New York - New York State has introduced legislation that would accelerate the urgency for fashion businesses to conduct their manufacturing more responsibly. The generally unregulated industry that contributes substantially to the world’s greenhouse gas emissions at a rate of 4-8.6 percent, contaminates billions of gallons of water dyeing textiles, and has—knowingly or unknowingly—benefited from exploitative labor practices in a race to the bottom to sell the cheapest and fastest-made clothing.
The Fashion Sustainability and Social Accountability Act would shift the responsibility from consumers to navigate greenwashing and require fashion retail sellers and manufacturers doing business in the state—those with an annual worldwide gross receipt that exceeds one hundred million dollars—to map out their supply chains, disclose the environmental and social impact of their activities, and set binding targets to improve those impacts. This would affect brands from the largest luxury multinationals, like LVMH, to opaque fast fashion e-sellers, like Shein.

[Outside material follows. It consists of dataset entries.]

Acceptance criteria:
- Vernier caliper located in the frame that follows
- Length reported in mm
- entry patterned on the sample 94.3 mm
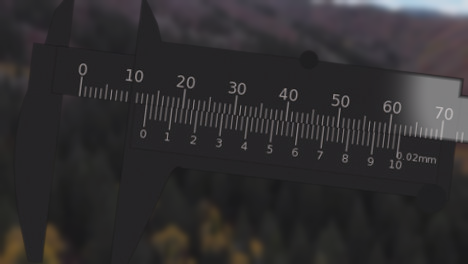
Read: 13.0 mm
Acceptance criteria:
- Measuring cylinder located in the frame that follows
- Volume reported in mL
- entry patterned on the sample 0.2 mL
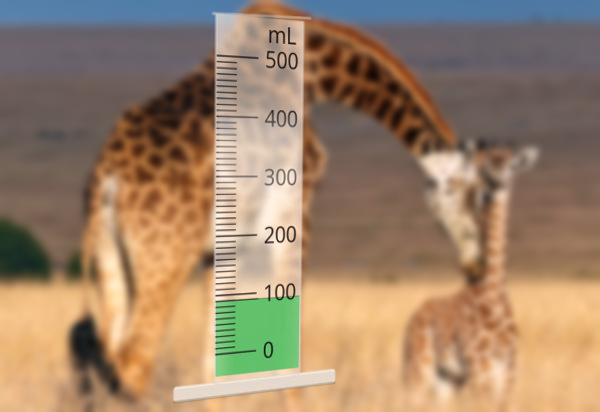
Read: 90 mL
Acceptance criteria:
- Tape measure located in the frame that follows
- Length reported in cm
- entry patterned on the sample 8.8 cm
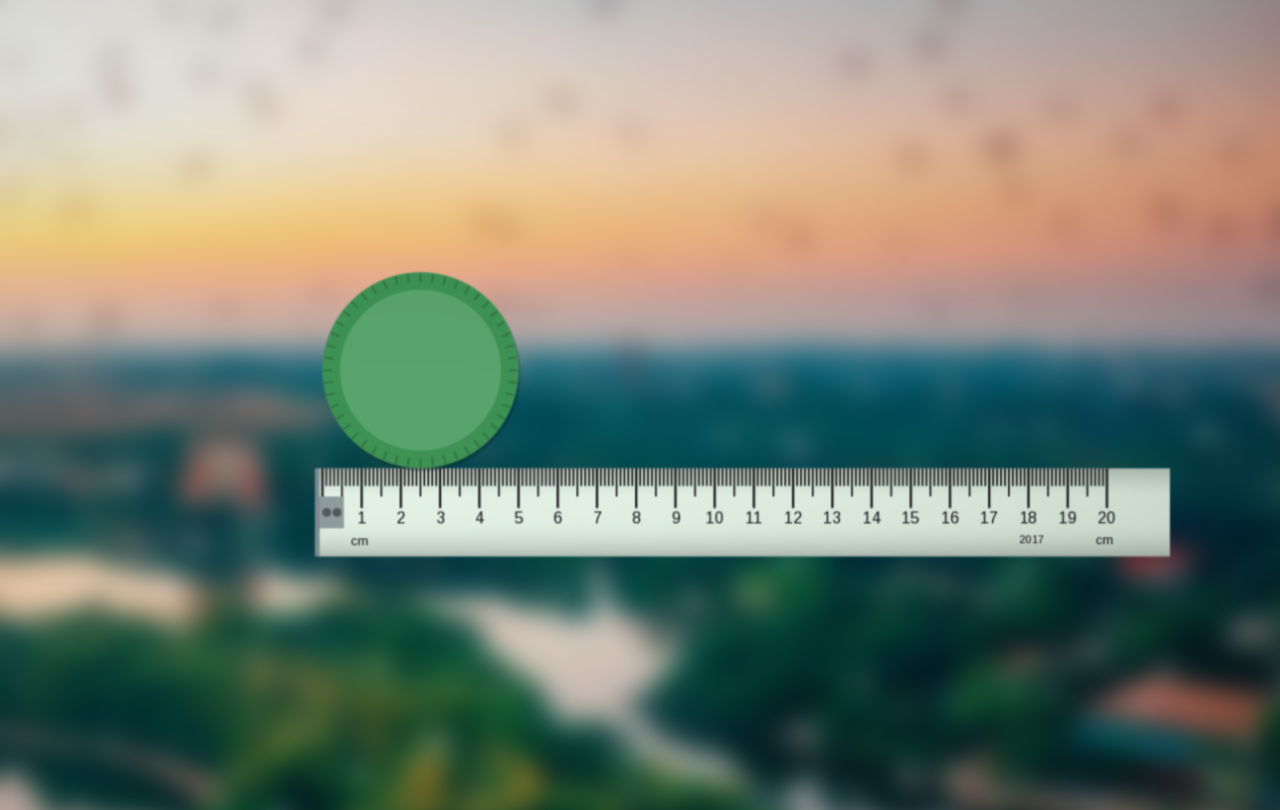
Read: 5 cm
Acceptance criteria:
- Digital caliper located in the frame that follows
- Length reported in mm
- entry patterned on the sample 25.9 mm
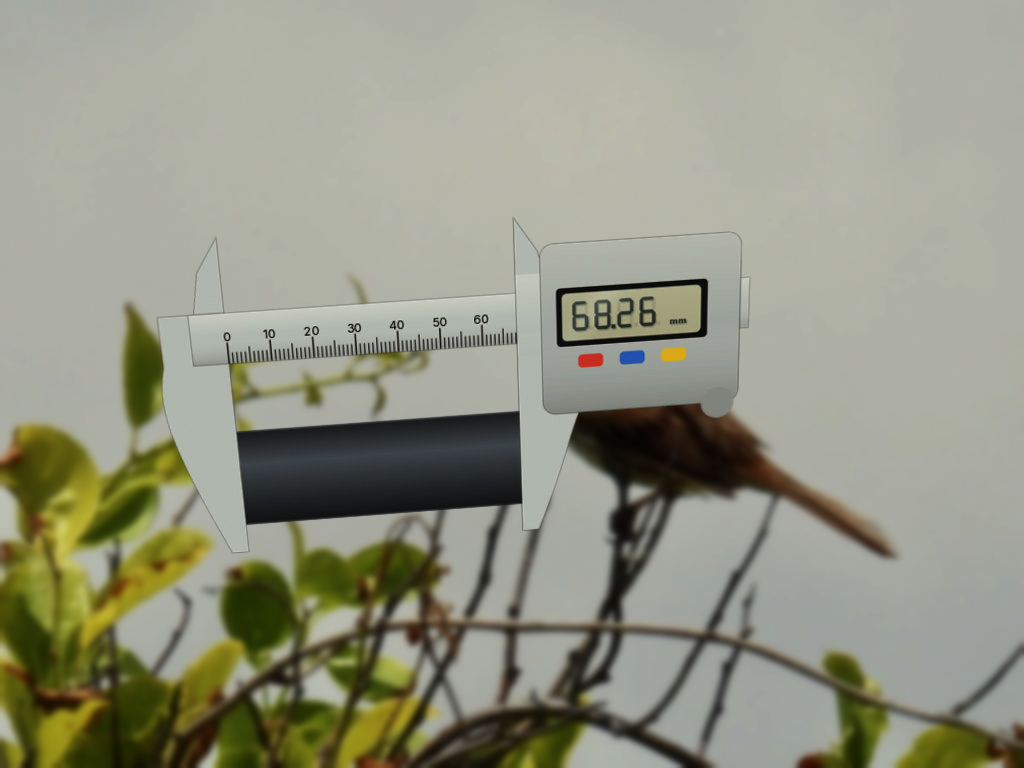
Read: 68.26 mm
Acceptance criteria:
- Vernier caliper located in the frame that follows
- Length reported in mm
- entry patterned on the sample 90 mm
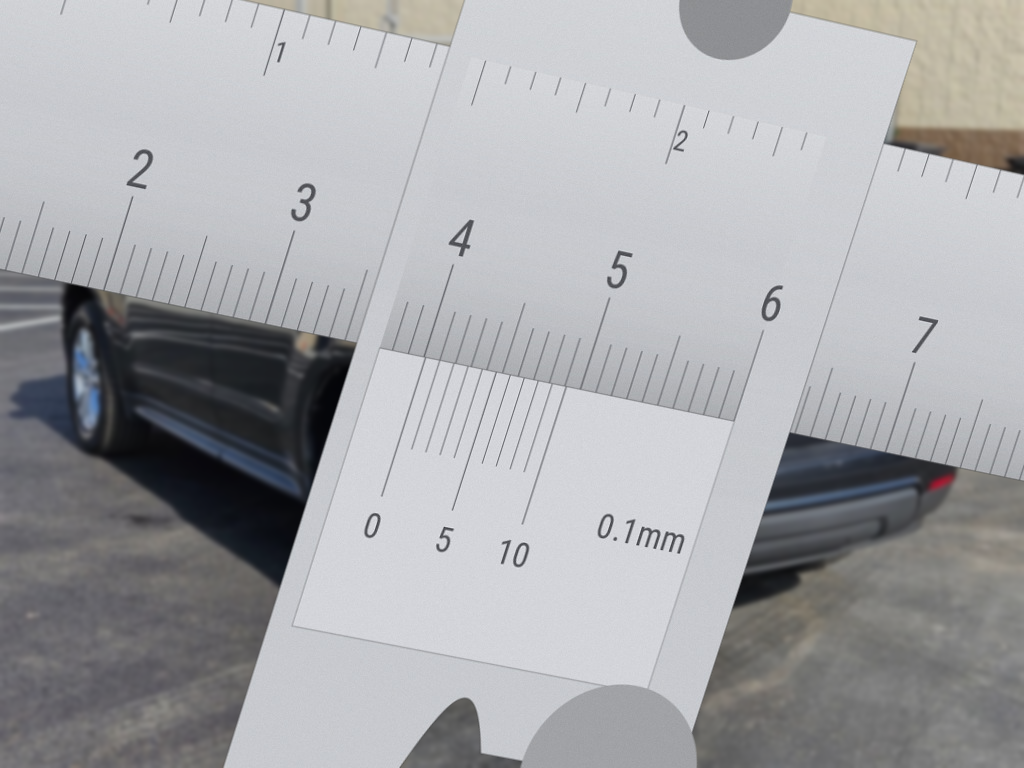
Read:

The bill would mandate companies to post these disclosures clearly on their websites within twelve months of the enacted law. It would also establish a Community Benefit Fund, administered by the Department of Environmental Conservation, that would commit monies obtained through fines to benefit environmental justice projects. Companies found in violation, and who do not remedy within three months of notification, may be fined up to 2 percent of annual revenues. And while the Attorney General is tasked with enforcement, consumers may also take civil action against a person or companies perceived to be skirting the law.
Senator Biaggi: “We set out to create standards that enact real change”
State Senator for the Bronx and Westchester, Alessandra Biaggi, sponsored the bill with support from the Act on Fashion Coalition, which includes think tank New Standard Institute, the Natural Resources Defense Council (NRDC), and the New York City Environmental Justice Alliance. In response to a request for comment by FashionUnited, the Senator explained that her interest in the issue originated back in law school. “I took a course on fashion law and was instantly drawn to working on this before ever working in government. Early last year I connected with the New Standard Institute to collaborate and draft a first of its kind piece of legislation that addresses various systematic problems within the industry. We looked at issues that many industry leaders have been working to address— such as strengthening labor practices and lowering carbon emissions—and set out to tie them all together and create industry wide standards that will enact real change within the field.”
It is significant that New York, a fashion capital of the world, is taking leadership on this issue and the New York Times reports that “there is no general legislation in any country governing the greater social and environmental actions of the fashion industry and mandating change.” Senator Biaggi goes on to acknowledge that if New York is committed to climate justice and workers’ rights the state “has a moral responsibility to serve as a leader in mitigating the environmental and social impact of the fashion industry,” noting that, “For too long, the fashion industry has operated in a black box, preventing consumers and government alike from seeing the scope of production.”
New York State has already implemented ambitious climate laws, including the Climate Leadership and Community Protection Act of 2019 that requires a 40 percent reduction of economy-wide greenhouse gas emissions by 2030. A co-sponsor of the ‘Fashion Act’ in the state senate, Brian Kavanagh, has long supported legislative efforts to enhance energy efficiency in construction projects, prohibit new fossil fuel infrastructure, and reduce carbon emissions. “In order to successfully combat the effects of climate change, we must fundamentally improve the practices of all sectors of our society, including the apparel and footwear industry,” the Senator for Brooklyn’s waterfront and Lower Manhattan stated.
The New Standard Institute urges a voice of support for the bill through the hashtag, #ActOnFashion, to encourage New York to move quickly. As Senator Biaggi appropriately concludes, “It is not hyperbole to say, our state, nation, and world’s future depends on it.”